Ducker is an assistant professor of biochemistry at the University of Utah, where he does NIH-funded research of his own. Lots of scientists have had upcoming grant reviews canceled, he said, and there’s been no communication from the NIH about why or when they might be rescheduled.

“People are anxious because the research is very dependent upon having funding renewed so that you can continue the studies,” Ducker said.

It’s not just grant-review meetings.

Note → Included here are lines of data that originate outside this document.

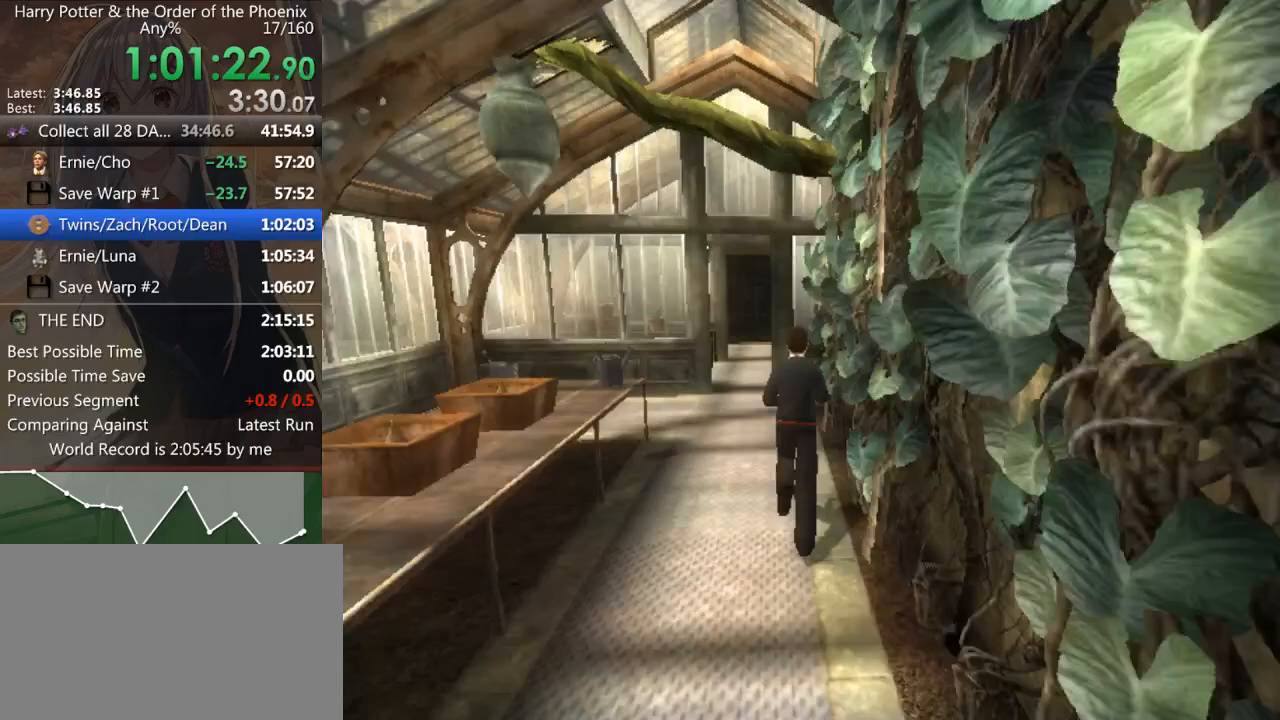
{"keys": ["shift_l", "w"], "mouse": [], "events": [[33, "return", "up"], [133, "return", "down"], [167, "return", "up"], [267, "return", "down"], [300, "return", "up"], [400, "return", "down"], [467, "return", "up"]]}
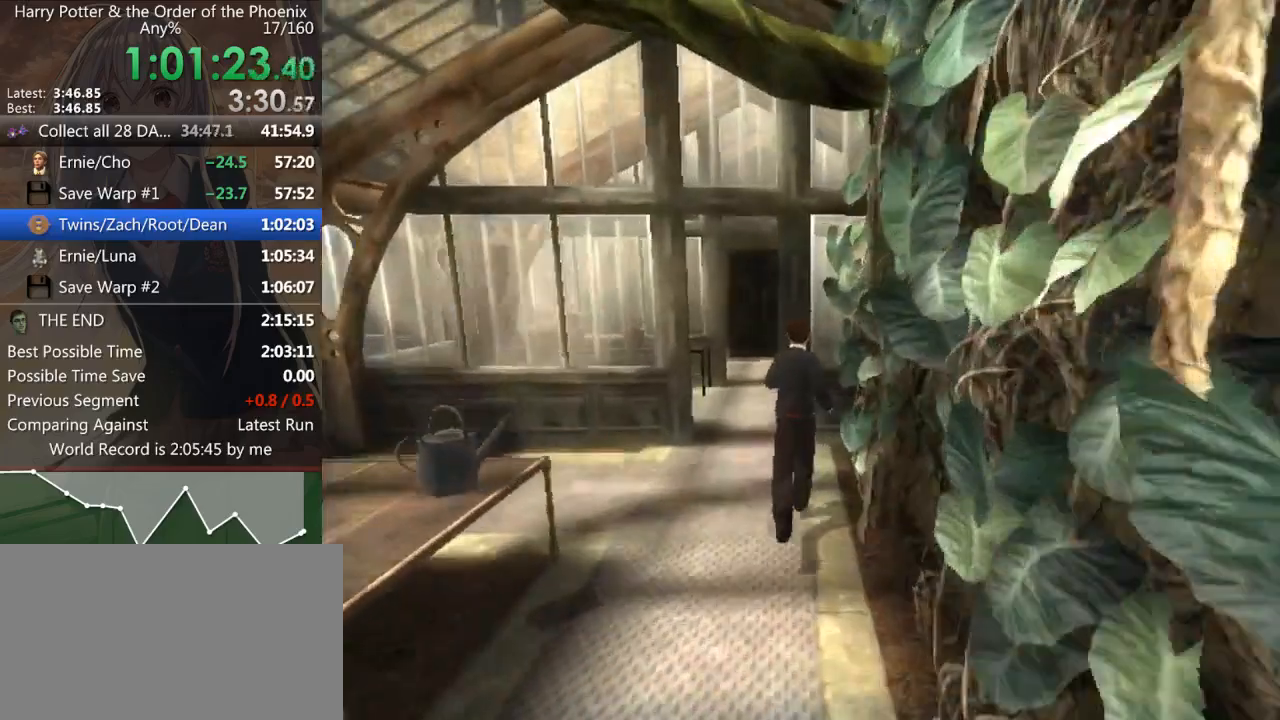
{"keys": ["a", "shift_l", "w"], "mouse": [], "events": [[33, "return", "down"], [133, "return", "up"], [167, "a", "down"], [233, "return", "down"], [267, "return", "up"], [433, "return", "down"], [467, "return", "up"]]}
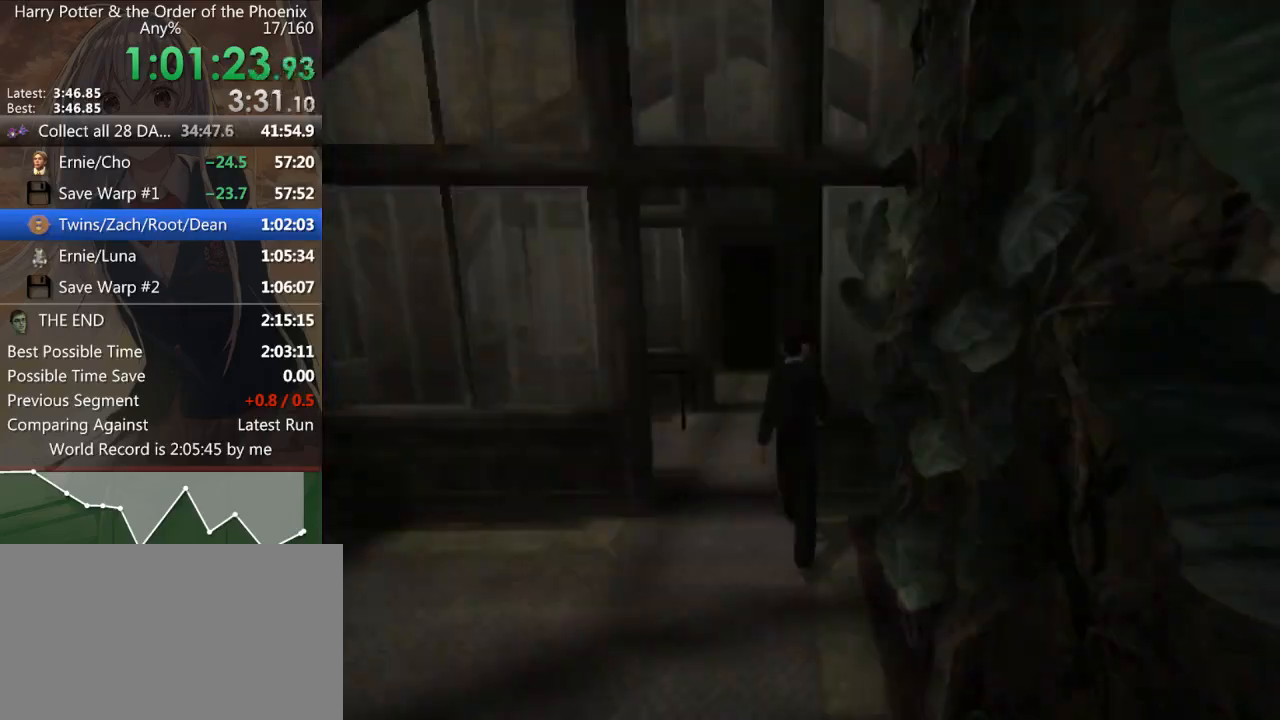
{"keys": ["shift_l", "w"], "mouse": [], "events": [[400, "a", "up"]]}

Rebecca Pompano, a professor of chemistry and biomedical engineering at the University of Virginia, was supposed to go to a training last week to be a grant-reviewer, but that was also canceled — “20 minutes before it was supposed to start,” she noted.

Without that training, she and others won’t be able to review NIH funding applications.

Regardless of whether all of this is just temporary and everything is rescheduled soon, “even a delay of a month or several months in funding could make the difference between a scientist being able to stay working on a particular research project or having to leave to get a different job somewhere else,” she said. “And so you would lose that ability to pick up the research again.”

That would be the case even if the grant eventually comes through.